— Scene geometry reasoning data —
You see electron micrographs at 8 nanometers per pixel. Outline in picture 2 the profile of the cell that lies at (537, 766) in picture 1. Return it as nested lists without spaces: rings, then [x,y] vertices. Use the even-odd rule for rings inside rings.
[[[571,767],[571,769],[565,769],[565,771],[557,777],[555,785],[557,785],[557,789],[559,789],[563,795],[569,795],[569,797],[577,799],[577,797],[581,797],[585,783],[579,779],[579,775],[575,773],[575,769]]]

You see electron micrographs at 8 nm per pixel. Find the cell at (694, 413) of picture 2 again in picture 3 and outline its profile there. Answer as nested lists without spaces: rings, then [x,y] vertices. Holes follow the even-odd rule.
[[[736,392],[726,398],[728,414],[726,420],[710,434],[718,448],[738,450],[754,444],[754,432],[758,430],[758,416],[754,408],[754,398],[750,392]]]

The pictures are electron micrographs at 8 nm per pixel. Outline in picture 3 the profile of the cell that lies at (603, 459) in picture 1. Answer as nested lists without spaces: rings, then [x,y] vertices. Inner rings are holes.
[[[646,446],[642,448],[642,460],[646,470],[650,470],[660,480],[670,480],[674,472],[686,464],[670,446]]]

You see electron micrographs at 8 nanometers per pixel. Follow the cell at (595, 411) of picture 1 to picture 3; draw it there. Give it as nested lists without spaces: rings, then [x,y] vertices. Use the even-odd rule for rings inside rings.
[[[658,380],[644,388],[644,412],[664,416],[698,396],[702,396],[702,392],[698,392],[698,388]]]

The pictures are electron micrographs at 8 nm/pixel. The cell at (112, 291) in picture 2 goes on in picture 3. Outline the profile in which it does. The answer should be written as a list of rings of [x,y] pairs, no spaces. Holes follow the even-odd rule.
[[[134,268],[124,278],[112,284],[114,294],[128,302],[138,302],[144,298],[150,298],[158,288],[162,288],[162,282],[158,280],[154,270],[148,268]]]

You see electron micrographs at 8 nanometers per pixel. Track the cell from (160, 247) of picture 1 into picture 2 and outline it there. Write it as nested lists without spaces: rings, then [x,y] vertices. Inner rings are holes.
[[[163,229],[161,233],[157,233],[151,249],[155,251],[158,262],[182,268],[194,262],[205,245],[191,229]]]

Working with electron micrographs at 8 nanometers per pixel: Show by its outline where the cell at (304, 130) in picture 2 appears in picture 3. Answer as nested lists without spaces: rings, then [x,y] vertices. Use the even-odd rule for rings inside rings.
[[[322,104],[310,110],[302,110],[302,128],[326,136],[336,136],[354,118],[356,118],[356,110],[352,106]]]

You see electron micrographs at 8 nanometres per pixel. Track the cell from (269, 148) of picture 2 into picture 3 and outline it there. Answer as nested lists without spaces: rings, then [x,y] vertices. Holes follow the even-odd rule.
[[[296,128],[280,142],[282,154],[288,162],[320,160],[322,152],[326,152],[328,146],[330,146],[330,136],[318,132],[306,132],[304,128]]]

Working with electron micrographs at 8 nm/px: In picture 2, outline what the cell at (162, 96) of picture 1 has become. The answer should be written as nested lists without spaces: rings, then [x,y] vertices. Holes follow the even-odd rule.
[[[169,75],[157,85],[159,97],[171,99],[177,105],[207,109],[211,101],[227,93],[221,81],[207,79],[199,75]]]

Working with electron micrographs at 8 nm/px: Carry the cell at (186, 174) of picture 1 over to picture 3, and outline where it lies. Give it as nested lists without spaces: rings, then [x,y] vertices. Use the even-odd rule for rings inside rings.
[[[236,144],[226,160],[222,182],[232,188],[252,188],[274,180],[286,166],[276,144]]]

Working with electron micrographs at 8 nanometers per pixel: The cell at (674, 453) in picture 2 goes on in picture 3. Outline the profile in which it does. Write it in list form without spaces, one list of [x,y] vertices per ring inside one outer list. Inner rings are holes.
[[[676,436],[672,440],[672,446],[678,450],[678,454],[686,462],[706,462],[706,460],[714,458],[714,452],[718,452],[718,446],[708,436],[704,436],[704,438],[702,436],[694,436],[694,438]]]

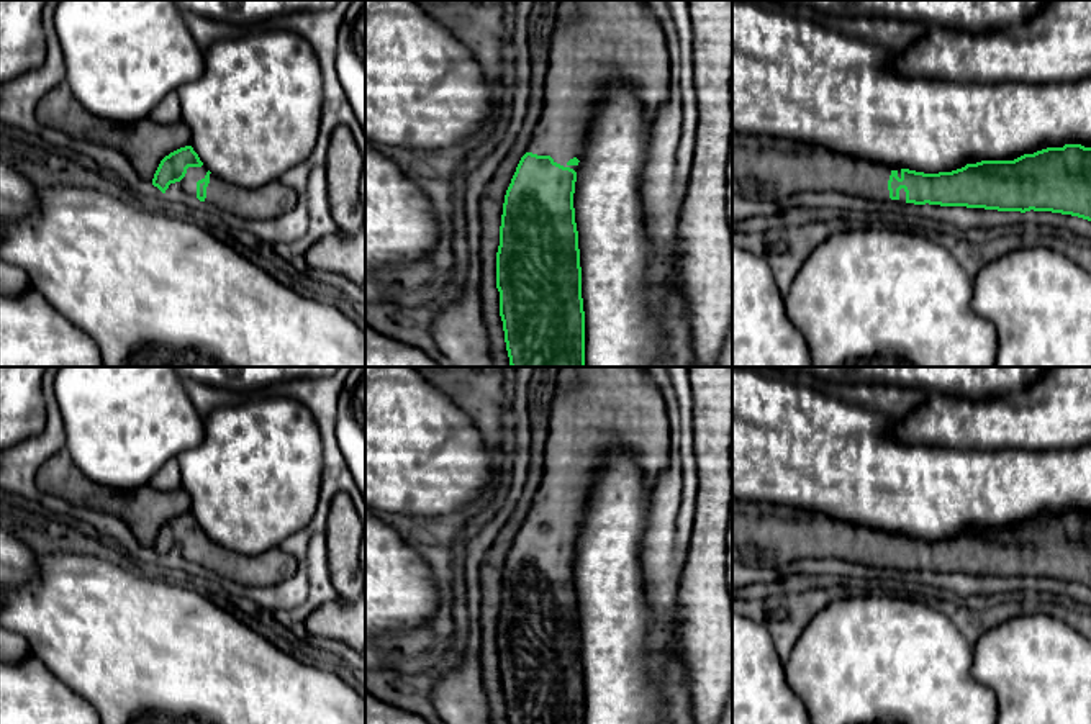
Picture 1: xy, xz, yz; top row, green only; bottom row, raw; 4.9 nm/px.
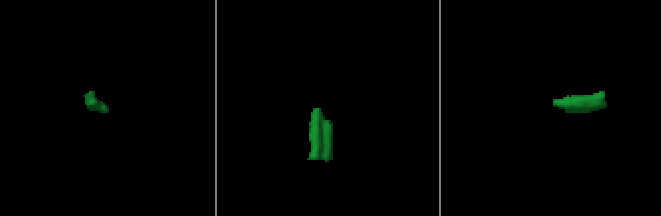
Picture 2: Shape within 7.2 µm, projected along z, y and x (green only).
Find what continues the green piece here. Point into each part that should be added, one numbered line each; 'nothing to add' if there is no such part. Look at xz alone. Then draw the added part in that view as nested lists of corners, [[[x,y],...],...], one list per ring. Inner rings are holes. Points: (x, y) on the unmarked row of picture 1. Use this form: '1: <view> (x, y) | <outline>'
1: xz (595, 410) | [[[559,367],[549,408],[542,480],[527,519],[550,523],[554,529],[577,539],[578,532],[567,529],[582,526],[596,472],[614,450],[634,455],[647,488],[654,493],[670,462],[670,424],[659,387],[644,367]]]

— What is required —
In your copy, reproduce the data above exactly and skip every picture.

— Output —
You see electron micrographs at 8 nanometers per pixel. Outline in picture 2 the profile of the cell that lies at (537, 766) in picture 1. Return it as nested lists without spaces: rings, then [x,y] vertices. Use the even-odd rule for rings inside rings.
[[[571,767],[571,769],[565,769],[565,771],[557,777],[555,785],[557,785],[557,789],[559,789],[563,795],[569,795],[569,797],[577,799],[577,797],[581,797],[585,783],[579,779],[579,775],[575,773],[575,769]]]

You see electron micrographs at 8 nm per pixel. Find the cell at (694, 413) of picture 2 again in picture 3 and outline its profile there. Answer as nested lists without spaces: rings, then [x,y] vertices. Holes follow the even-odd rule.
[[[736,392],[726,398],[728,414],[726,420],[710,434],[718,448],[738,450],[754,444],[754,432],[758,430],[758,416],[754,408],[754,398],[750,392]]]

The pictures are electron micrographs at 8 nm per pixel. Outline in picture 3 the profile of the cell that lies at (603, 459) in picture 1. Answer as nested lists without spaces: rings, then [x,y] vertices. Inner rings are holes.
[[[646,446],[642,448],[642,460],[646,470],[650,470],[660,480],[670,480],[674,472],[686,464],[670,446]]]

You see electron micrographs at 8 nanometers per pixel. Follow the cell at (595, 411) of picture 1 to picture 3; draw it there. Give it as nested lists without spaces: rings, then [x,y] vertices. Use the even-odd rule for rings inside rings.
[[[658,380],[644,388],[644,412],[664,416],[698,396],[702,396],[702,392],[698,392],[698,388]]]

The pictures are electron micrographs at 8 nm/pixel. The cell at (112, 291) in picture 2 goes on in picture 3. Outline the profile in which it does. The answer should be written as a list of rings of [x,y] pairs, no spaces. Holes follow the even-odd rule.
[[[134,268],[124,278],[112,284],[114,294],[128,302],[138,302],[144,298],[150,298],[158,288],[162,288],[162,282],[158,280],[154,270],[148,268]]]

You see electron micrographs at 8 nanometers per pixel. Track the cell from (160, 247) of picture 1 into picture 2 and outline it there. Write it as nested lists without spaces: rings, then [x,y] vertices. Inner rings are holes.
[[[163,229],[161,233],[157,233],[151,249],[155,251],[158,262],[182,268],[194,262],[205,245],[191,229]]]

Working with electron micrographs at 8 nanometers per pixel: Show by its outline where the cell at (304, 130) in picture 2 appears in picture 3. Answer as nested lists without spaces: rings, then [x,y] vertices. Use the even-odd rule for rings inside rings.
[[[322,104],[310,110],[302,110],[302,128],[326,136],[336,136],[354,118],[356,118],[356,110],[352,106]]]

You see electron micrographs at 8 nanometres per pixel. Track the cell from (269, 148) of picture 2 into picture 3 and outline it there. Answer as nested lists without spaces: rings, then [x,y] vertices. Holes follow the even-odd rule.
[[[296,128],[280,142],[282,154],[288,162],[320,160],[322,152],[326,152],[328,146],[330,146],[330,136],[318,132],[306,132],[304,128]]]

Working with electron micrographs at 8 nm/px: In picture 2, outline what the cell at (162, 96) of picture 1 has become. The answer should be written as nested lists without spaces: rings, then [x,y] vertices. Holes follow the even-odd rule.
[[[169,75],[157,85],[159,97],[171,99],[177,105],[207,109],[211,101],[227,93],[221,81],[207,79],[199,75]]]

Working with electron micrographs at 8 nm/px: Carry the cell at (186, 174) of picture 1 over to picture 3, and outline where it lies. Give it as nested lists without spaces: rings, then [x,y] vertices. Use the even-odd rule for rings inside rings.
[[[236,144],[226,160],[222,182],[232,188],[252,188],[274,180],[286,166],[276,144]]]

Working with electron micrographs at 8 nanometers per pixel: The cell at (674, 453) in picture 2 goes on in picture 3. Outline the profile in which it does. Write it in list form without spaces, one list of [x,y] vertices per ring inside one outer list. Inner rings are holes.
[[[676,436],[672,440],[672,446],[678,450],[678,454],[686,462],[706,462],[706,460],[714,458],[714,452],[718,452],[718,446],[708,436],[704,436],[704,438],[702,436],[694,436],[694,438]]]

Picture 1: xy, xz, yz; top row, green only; bottom row, raw; 4.9 nm/px.
Picture 2: Shape within 7.2 µm, projected along z, y and x (green only).
Find what continues the green piece here. Point into each part that should be added, one numbered line each; 'nothing to add' if there is no such part. Look at xz alone. Then draw the added part in that view as nested lists of corners, [[[x,y],...],...], one list per ring. Inner rings are holes. Points: (x, y) on the unmarked row of picture 1. Use this form: '1: <view> (x, y) | <outline>'
1: xz (595, 410) | [[[559,367],[549,408],[542,480],[527,519],[550,523],[554,529],[577,539],[578,532],[567,529],[582,526],[596,472],[614,450],[634,455],[647,488],[654,493],[670,462],[670,424],[659,387],[644,367]]]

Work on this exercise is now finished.